La única explicación plausible para este desprecio por los cauces institucionales y la figura del presidente autonómico reside en un desmedido afán de notoriedad por parte del Gobierno del Estado. Al gestionar la crisis de manera centralista y excluyente, se proyecta una actitud que desvela el secular espíritu jacobino de la izquierda españolista, relegando al presidente de la comunidad a un papel secundario e irrelevante, comportamiento que no solo es institucionalmente desleal, sino que revela una concepción del poder que es incompatible con el modelo de Estado autonómico. Se menosprecia el rol del presidente, olvidando que su legitimidad democrática emana directamente de los ciudadanos de su comunidad y que su función es, precisamente, defender sus intereses ante cualquier instancia, incluida la Administración General del Estado. Los canarios, y menos sus legítimos representantes, no somos sus medianeros.
La defensa de la salud pública no puede servir de pretexto para vulnerar los principios fundamentales de nuestro ordenamiento constitucional. La actuación del presidente de Canarias, al exigir información, transparencia y participación, no fue una reacción desmedida, sino el ejercicio legítimo y obligado de sus funciones como máximo representante de su comunidad y como representante ordinario del Estado.

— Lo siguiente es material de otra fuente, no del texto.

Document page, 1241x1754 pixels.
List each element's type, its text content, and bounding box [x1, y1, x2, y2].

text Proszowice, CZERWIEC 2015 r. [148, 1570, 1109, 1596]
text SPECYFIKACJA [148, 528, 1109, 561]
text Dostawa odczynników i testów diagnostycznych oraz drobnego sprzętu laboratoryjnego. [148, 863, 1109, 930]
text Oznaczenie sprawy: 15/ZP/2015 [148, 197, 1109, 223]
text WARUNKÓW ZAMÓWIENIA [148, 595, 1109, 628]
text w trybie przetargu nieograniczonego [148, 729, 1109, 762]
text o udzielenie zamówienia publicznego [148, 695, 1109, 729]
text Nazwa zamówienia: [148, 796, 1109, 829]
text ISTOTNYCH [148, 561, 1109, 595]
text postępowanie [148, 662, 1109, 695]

La gestión de crisis complejas requiere la suma de esfuerzos y la colaboración leal entre todas las administraciones implicadas. Imponer decisiones unilaterales -incluso en contra de la lógica o de la ciencia-, sin contar con quienes mejor conocen el territorio y sus particularidades, no sólo es ineficaz, sino que erosiona la confianza y el respeto mutuo que deben presidir las relaciones en un Estado compuesto. La posición del Gobierno del Estado, por tanto, resulta indefendible desde una perspectiva de lealtad constitucional y de respeto a la autonomía y a las instituciones que la representan, mientras que la del presidente de Canarias se alinea en la defensa de los intereses de su pueblo.